Morales began his talk with a Mea Culpa explaining that he should have been more vigilant about coup threats against his MAS party. In 2008, he explained, ther was an attempted coup involving gas exports through the Chaco to Brazil where military and police groups protected the gas pipeline. The then active regional political-economic group UNASUR (The Union of South American States) was also particularly effective at preventing the coup from succeeding. In 2011 groups came to La Paz asking for President to resign Evo allowed them to camp out and make their claims avoiding police repression. In 2013, Evo explained, police cars and tyres were burned again in further pressure on him to resign. Morales went on to describe other attempted military coups, which he also managed to avoid since 2013 but, he added, this time in 2019, neither the State intelligence services nor Bolivian military intelligence advised President Morales of the scale of the risk which had been obviously planned for at least two weeks before it happened. Evo also lamented the successful pressure from increasingly nationalist right wing presidents in South America which has led to the ineffectiveness of the UNASUR agreement which had prevented the success of coup attempts in South America before Lula was jailed by Bolsonaro’s in Brazil.

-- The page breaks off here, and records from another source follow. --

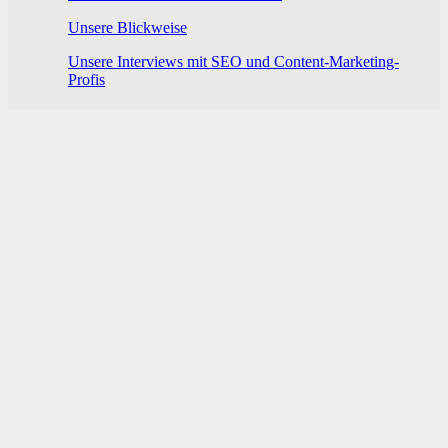
Unsere Blickweise
Unsere Interviews mit SEO und Content-Marketing-
Profis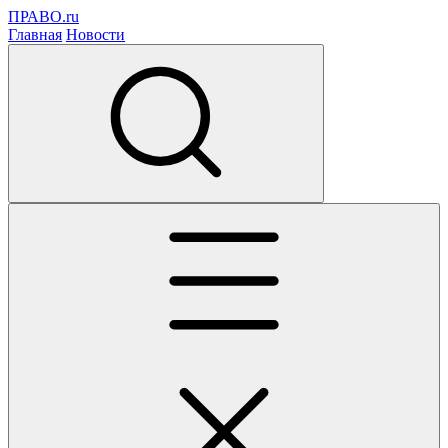
ПРАВО.ru
Главная
Новости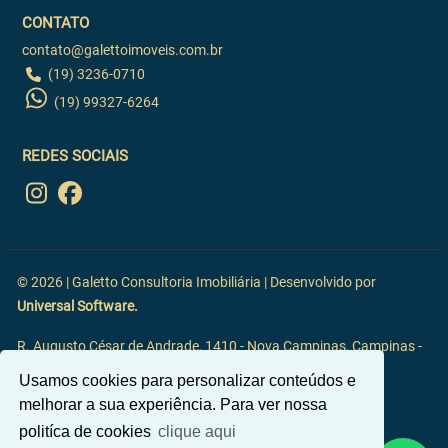
CONTATO
contato@galettoimoveis.com.br
(19) 3236-0710
(19) 99327-6264
REDES SOCIAIS
© 2026 | Galetto Consultoria Imobiliária | Desenvolvido por
Universal Software.
R. Augusto César de Andrade, 1410 - Nova Campinas, Campinas -
SP, 13092-117
Usamos cookies para personalizar conteúdos e
melhorar a sua experiência. Para ver nossa
politíca de cookies
clique aqui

Evo explained to the press that he had had two weeks of stressful adaptation to his new reality after 14 continuous years as President of Bolivia but that he had now had two more weeks to plan his contribution to the elections in Bolivia in the New Year based out of Argentina for now a country which he has requested asylum too. If and when the de-facto government allow elections in 2020 Morales reiterated clearly in Buenos Aires that he would not stand for re-election in 2020 but that this did not mean that he cannot exercise his political rights to work with other candidates. Specific candidates were not mentioned but President Morales did speak of a number of possibilities many of them younger than him including Luis Alberto Arce Catacora a former Economics Minister among other prospective leaders from politics and academia.

Evo ended his talk with a short round of questions then left quickly in a regular taxi. Bolivian Argentine residents and press Photographers mobbed the unsuspecting vehicle on Corrientes Street to chants of support.
“¡Evo no está solo, Carajo!”
“¡Evo querido, el pueblo esta contigo¡”

Evo escaping from his fans after the conference in a taxi

Tony Phillips
The author is a researcher in South American Regionalism based in Buenos Aires, Argentina and in Dublin, Ireland and an occasional correspondent for Other News.